The court is already short of another Justice, in the sense that Judge Zondo is sitting on the Commission of Enquiry, so the court is sitting with 9 Justices. Two of those are acting justices, namely Justices Victor and Mathopo. This risks the court being split 5:5 on a decision, with no majority, leaving the law unclear, which has in fact happened.

With another three Justices stepping down in 2021, that would in a worst case scenario leave the court by the end of 2021 with only 6 permanent Justices out of the court’s full complement of 11 remaining, with the Cameron, Froneman, Kampepe, Jafta and Mogoeng seats empty. If for any reason Justice Zondo remains caught up in the Commission or went on leave, and his position on the court were temporarily filled by an acting judge, that would leave 6 vacancies and 5 permanent judges, with the court with a potential majority of candidates who have not actually been appointed to the court.

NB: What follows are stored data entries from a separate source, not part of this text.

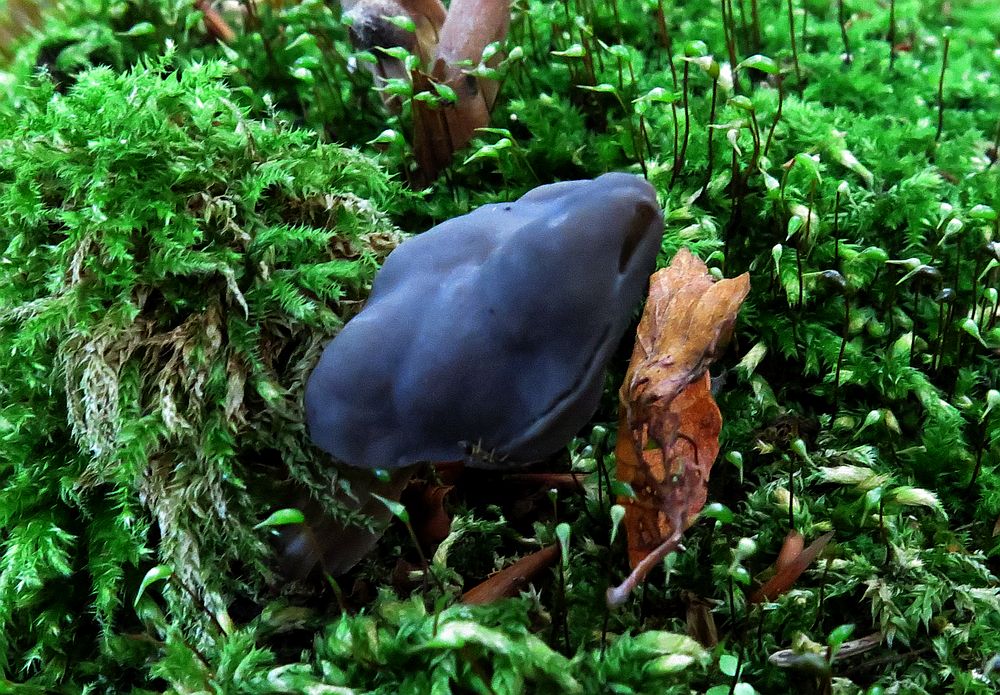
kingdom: Fungi
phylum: Ascomycota
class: Pezizomycetes
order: Pezizales
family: Helvellaceae
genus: Helvella
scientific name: Helvella lacunosa
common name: grubet foldhat
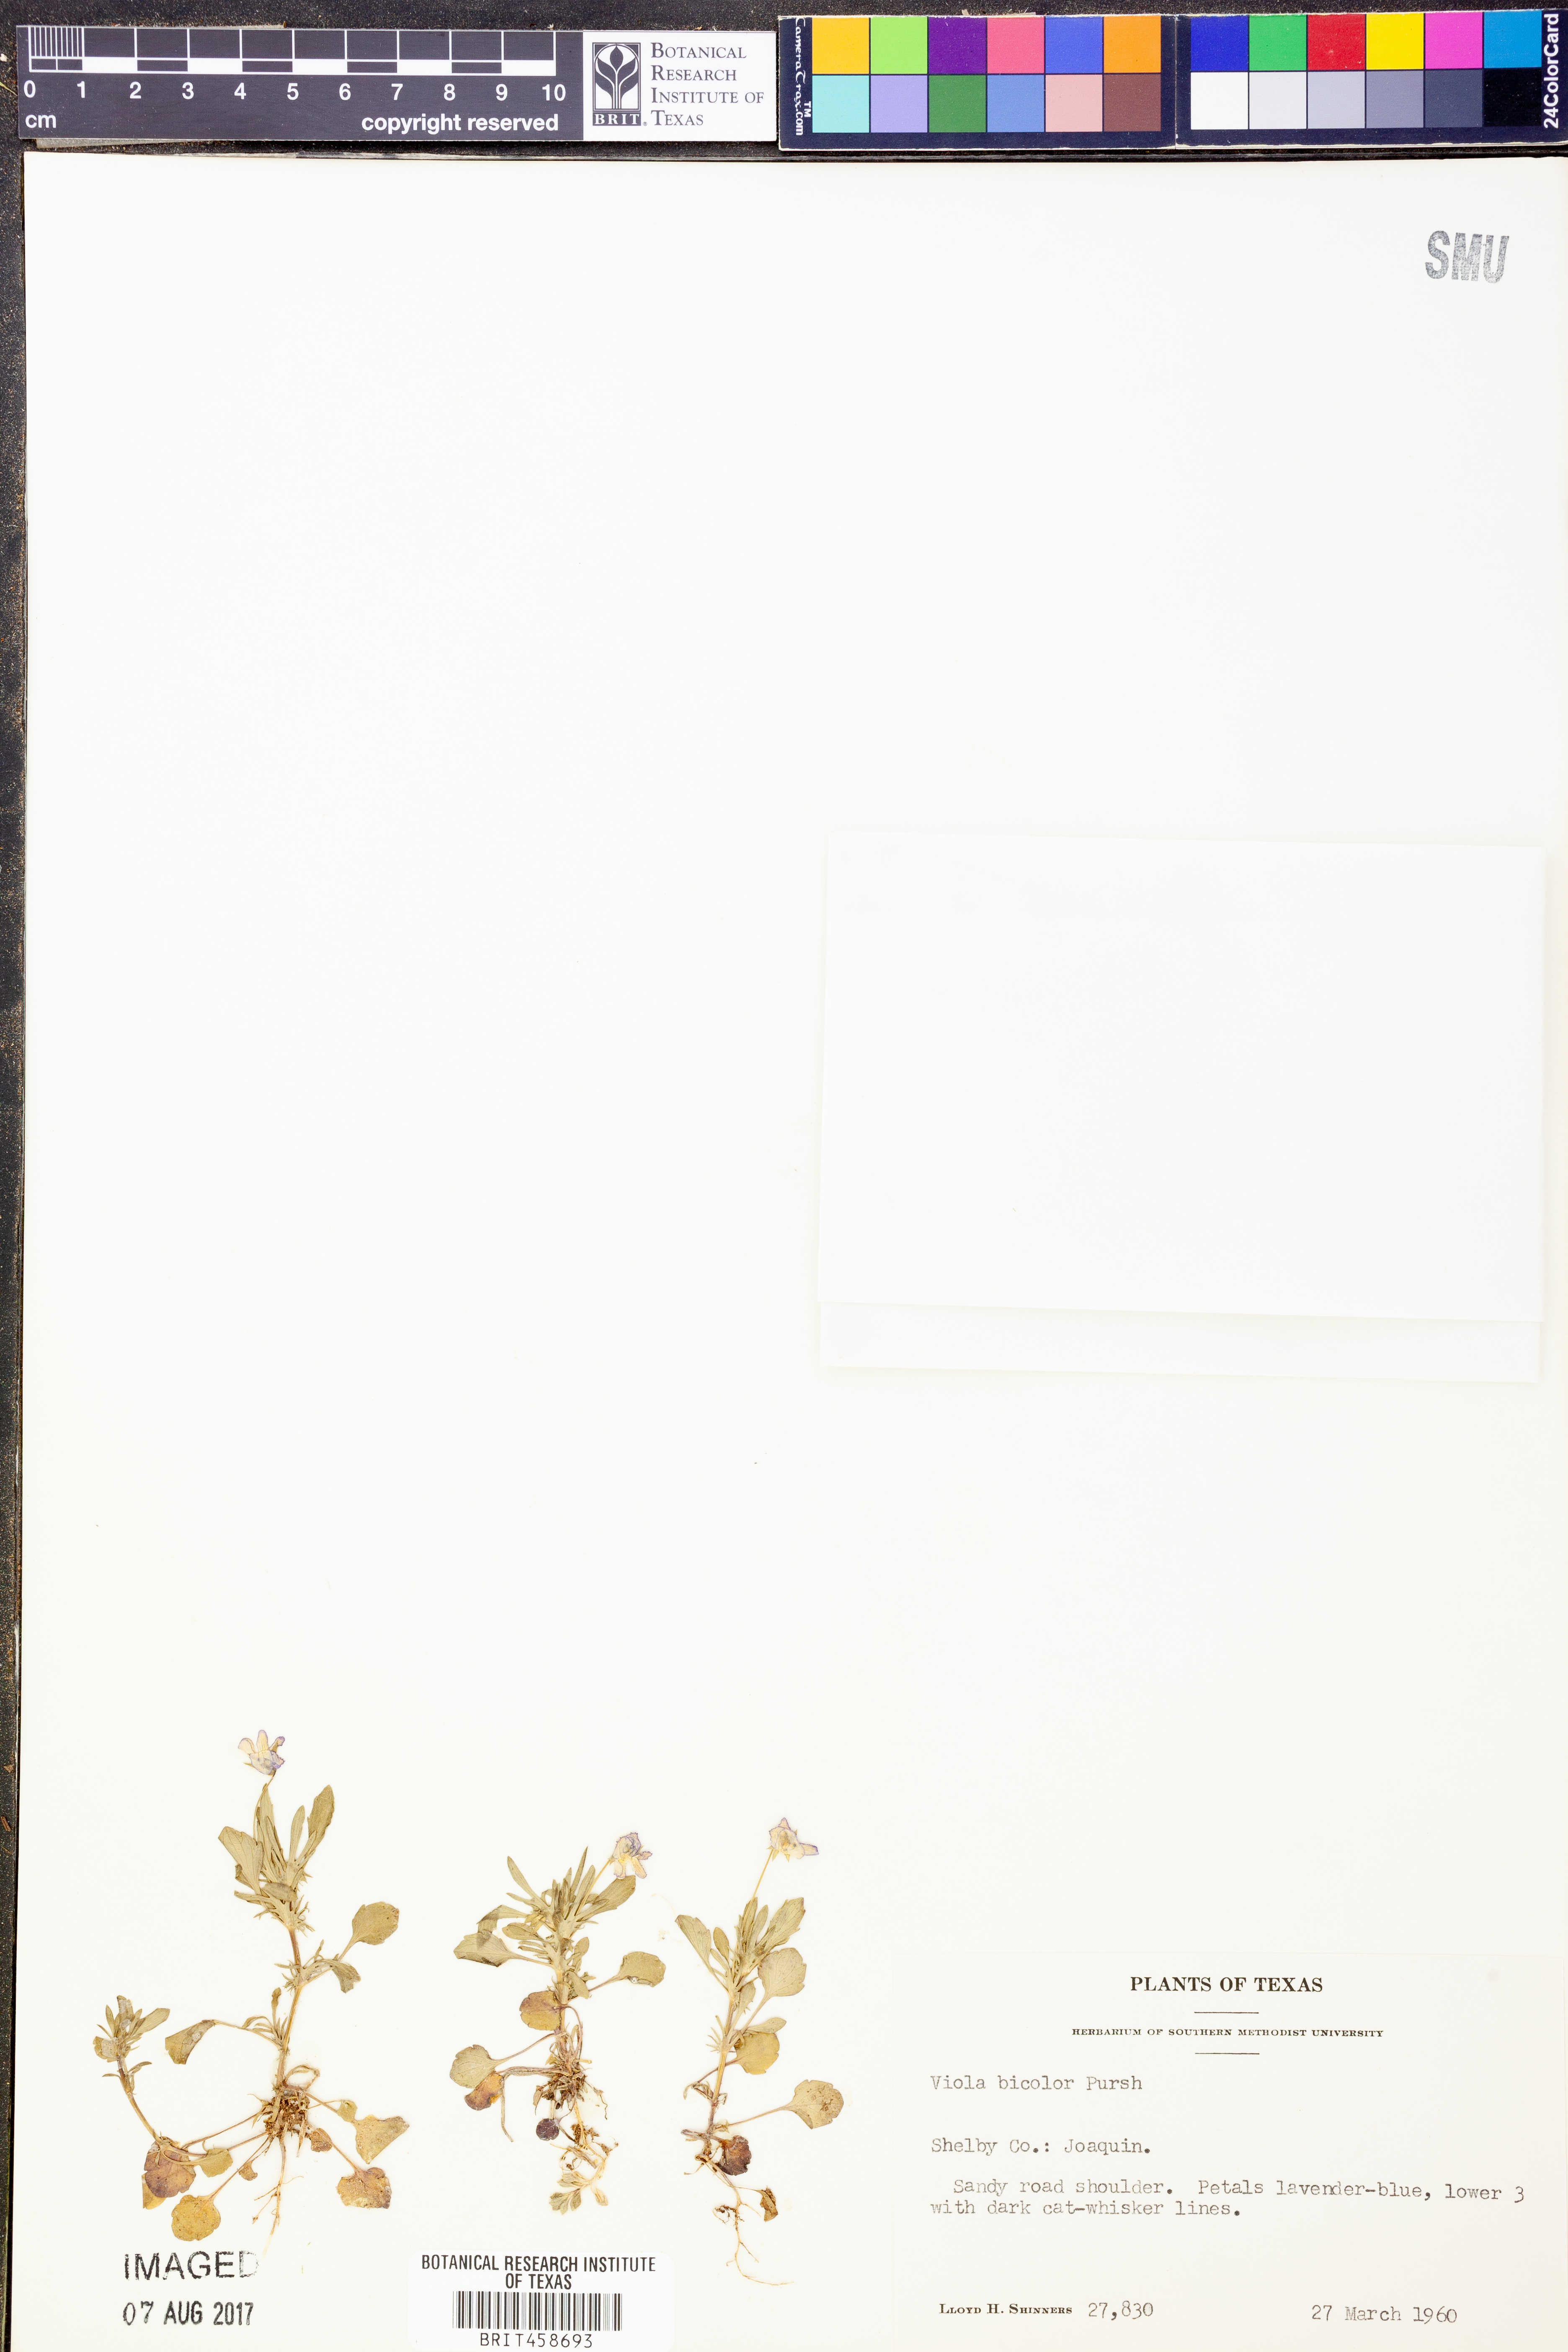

The JSC must interview candidates to fill all of these vacant positions, which will have to take place next year, and prepare a list of nominees with three names more than the number of appointments to be made. These are sent to the President, who must then pick his chosen candidates from the lists provided to him. The Chief Justice is appointed by a distinct process. The usual practice has been for the Chief Justice to be appointed from among the existing justices of the Constitutional Court, who are all appointed via the same process. The Chief Justice is then appointed following a specific process which gives the President a high degree of discretion.

This will leave, fortuitously, time for the Chief Justice to sit on some of the pending conduct issues in October, potentially helping to clear the backlog.